Colágeno é importante, sim, mas não é melhor do que a sagacidade, o charme e a sabedoria que a idade traz. Colágeno é só colágeno, não mantém elo.

Novo livro de Letrux "Tudo que já nadei" - Divulgação - Divulgação
A cantora acaba de lançar "Tudo Que Já Nadei" (Ed. Planeta)
Imagem: Divulgação

Mas você tem medo de envelhecer?

Não tenho medo de envelhecer, porque tenho duas avós vivas e minha mãe é uma pessoa muito ativa também, aos 67. Claro, ela não fuma, não bebe, faz yoga há 40 anos, tem uma vida diferente da minha.

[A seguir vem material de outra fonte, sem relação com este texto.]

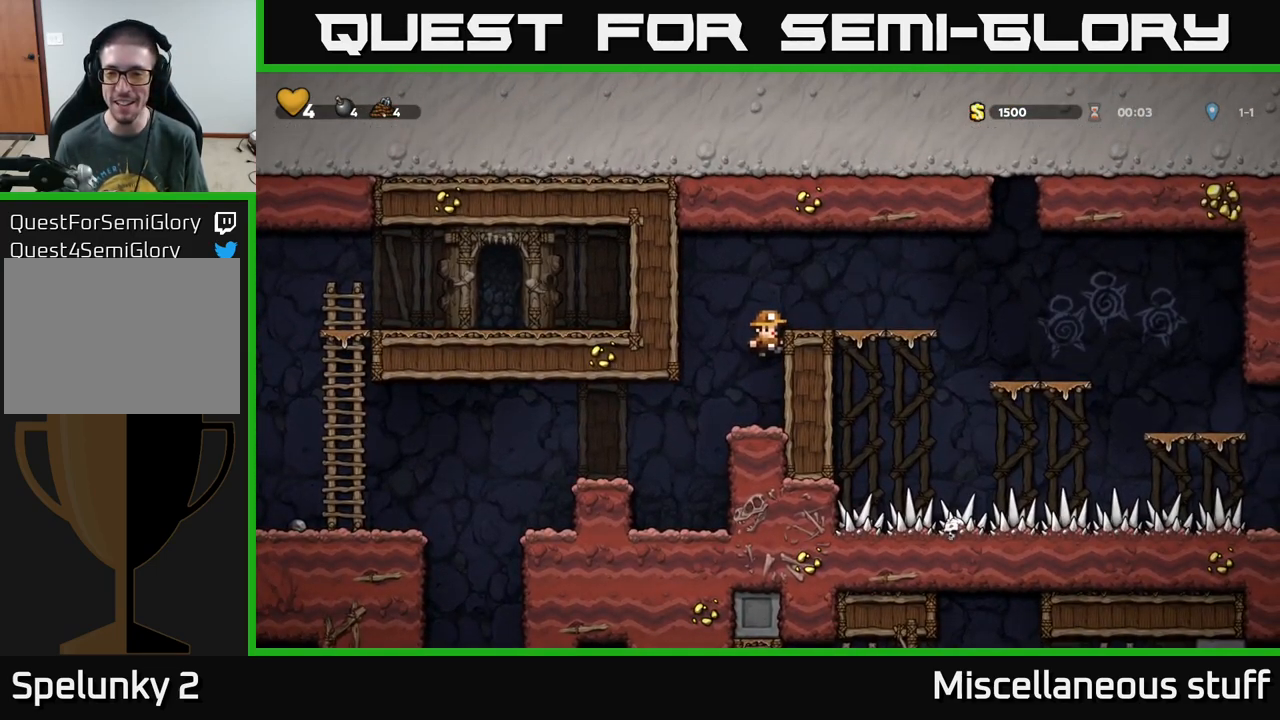
{"buttons": ["DPAD_RIGHT"], "left_stick": "center", "events": [[67, "A", "down"], [150, "A", "up"]]}
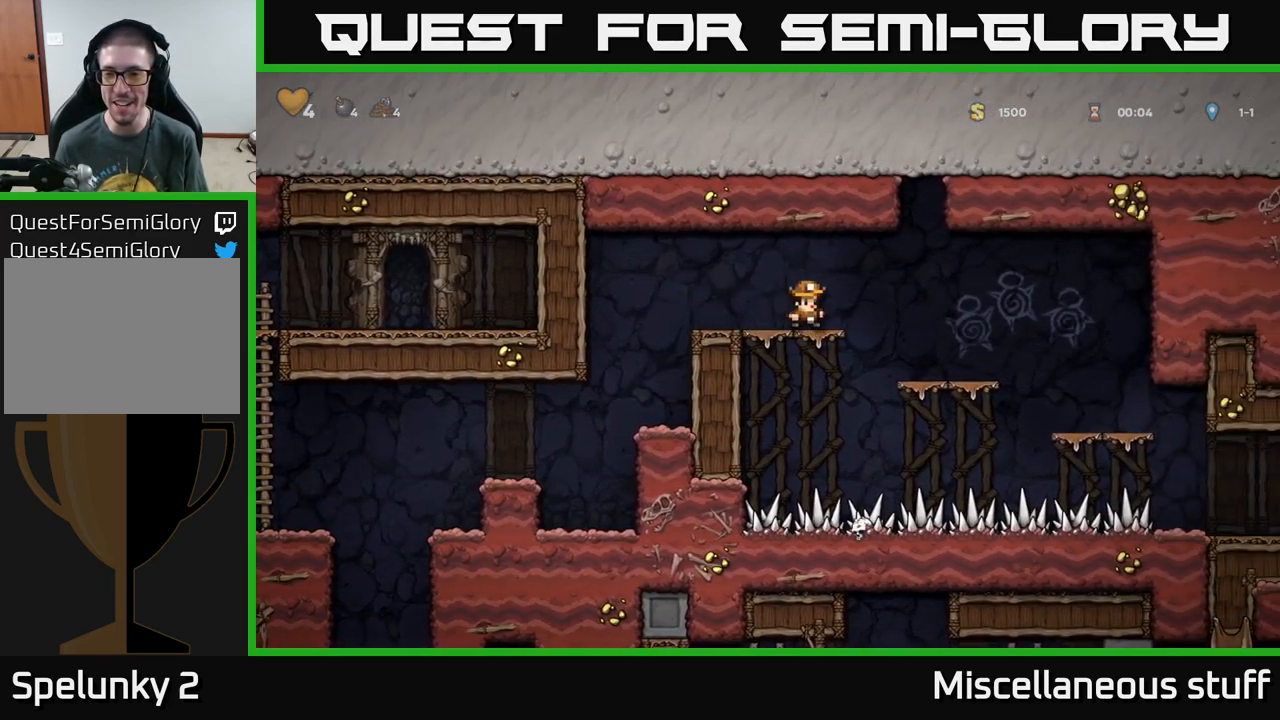
{"buttons": ["A", "DPAD_RIGHT"], "left_stick": "center", "events": [[167, "DPAD_RIGHT", "up"], [383, "DPAD_RIGHT", "down"], [450, "A", "down"]]}
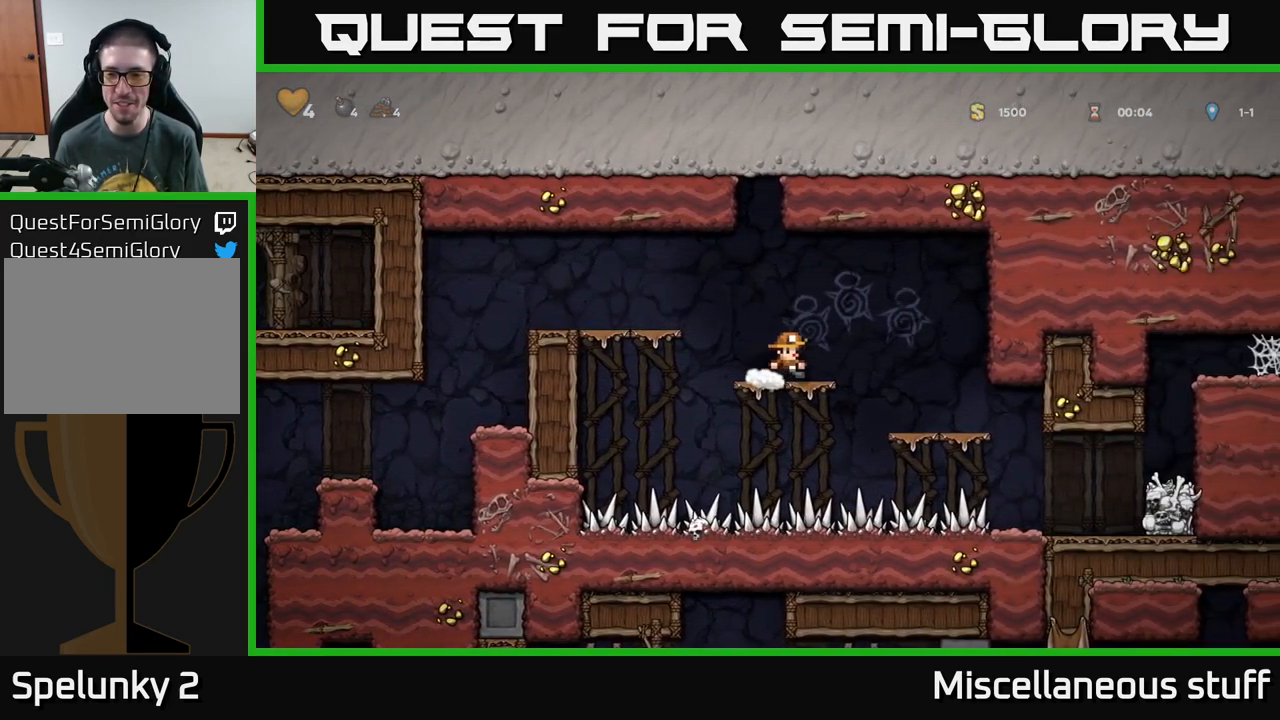
{"buttons": ["DPAD_RIGHT"], "left_stick": "center", "events": [[50, "A", "up"], [267, "DPAD_RIGHT", "up"], [467, "DPAD_RIGHT", "down"]]}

Não tenho medo de envelhecer, tenho medo do mundo ser etarista comigo, de falarem que eu sou uma velha louca; sei que muita gente não tem esse preconceito e vai me acompanhar independente do número que o calendário designa a mim.

Fico irada com pessoas que não percebem que 'We all are going to die' (nós todos vamos morrer)... Tenho interesse em envelhecer igual a Patti Smith, sabe? Setentona que viaja, lança livro, se entrega, é curiosa, ativista.

Está sendo difícil ficar 24 horas por dia trancada com o namorado?

Eu e Thiago moramos juntos há quatro anos e namoramos há oito. É um privilégio estarmos em um lugar grande, onde cada um tem o próprio quarto. Acho que a gente tem um espaço que ajuda a individualidade. Somos um casal 'sozinho'.

Tenho medo de relações simbióticas e sinto que sempre tive sorte no amor — vivi histórias bonitas. Acho que na adolescência passei por algumas situações estranhas com namorados, mas naquela época não tínhamos claro o que era o feminismo, quais eram os nossos direitos, o que era o machismo. Agora ter um relacionamento abusivo ou tóxico? Não, nunca tive.

Sente que o feminismo passou por uma transformação de um tempo para cá?

Percebo que de 2015 para cá o feminismo está muito mais forte. Eu mesma, que aprendi na prática o que é feminismo, abracei ainda mais a causa de uns anos para cá. Antes eu tinha noção, ia para algumas marchas, mas a luta ainda não estava entranhada em mim. Para mim, hoje essa é uma preocupação grande — e aí entra o debate racial e da diversidade sexual também.

Minha banda é totalmente LGBTQIA+. Essa é a nossa verdade. Cantamos letras e defendemos bandeiras que vêm da gente. É muito bonito ver na plateia que quem banca a minha música é a comunidade gay. Busco o equilíbrio e a justiça. Tenho um anseio por um mundo justo; no mundo atual parece que é um pedido muito caro.

No livro você fala sobre a previsão de um astrólogo de que você seria famosa, mas não popular. Ele acertou?

Totalmente, esse astrólogo acertou quase tudo. Fiz a consulta quando tinha 22 anos e naquela época eu nem me sentia artista. Não achava que nada disso seria minha vida. Hoje em dia concordo com ele, porque quando vejo o tipo de coisa muito popular no Brasil, não acho que meu som se encaixa. Hoje em dia o sertanejo universitário, o pop, estão sendo muito consumidos e eu não faço esse tipo de coisa — e tudo bem quem faz, mas não é o que me emociona. Arte para mim tem a ver com emoção e não ambição. O "Climão" foi lançado em 2017, "Letrux aos prantos" chegou dia 13 de março, no começo do lockdown. Claro que a pandemia sublinha coisas horríveis, mas o disco traz observações de quem é atenta ao mundo há muito tempo.

Quem te inspira na vida, no feminismo, na escrita?

Nina Simone me inspira na vida e no feminismo. Ela é uma deusa, mexe em um lugar em mim que quando eu vejo já estou derretendo. A própria Patti Smith, Bethânia, Rita Lee, Marina Lima, Janis Joplin... são pessoas que eu me ajoelho sem pestanejar. Na literatura sou devota de Clarice Lispector, Cecília Meirelles, Adélia Prado, Silvia Plath — inclusive sou mais da Silvia do que da Virginia Woolf. Hilda Hilst é para todos os dias que eu me perco. No ano passado, por causa do movimento #BlackLivesMatter, fiquei mais atenta ao feminismo negro, a poeta Audre Lorde me inspira muito. E Djamilla Ribeiro foi um acontecimento na minha vida, abriu minha cabeça.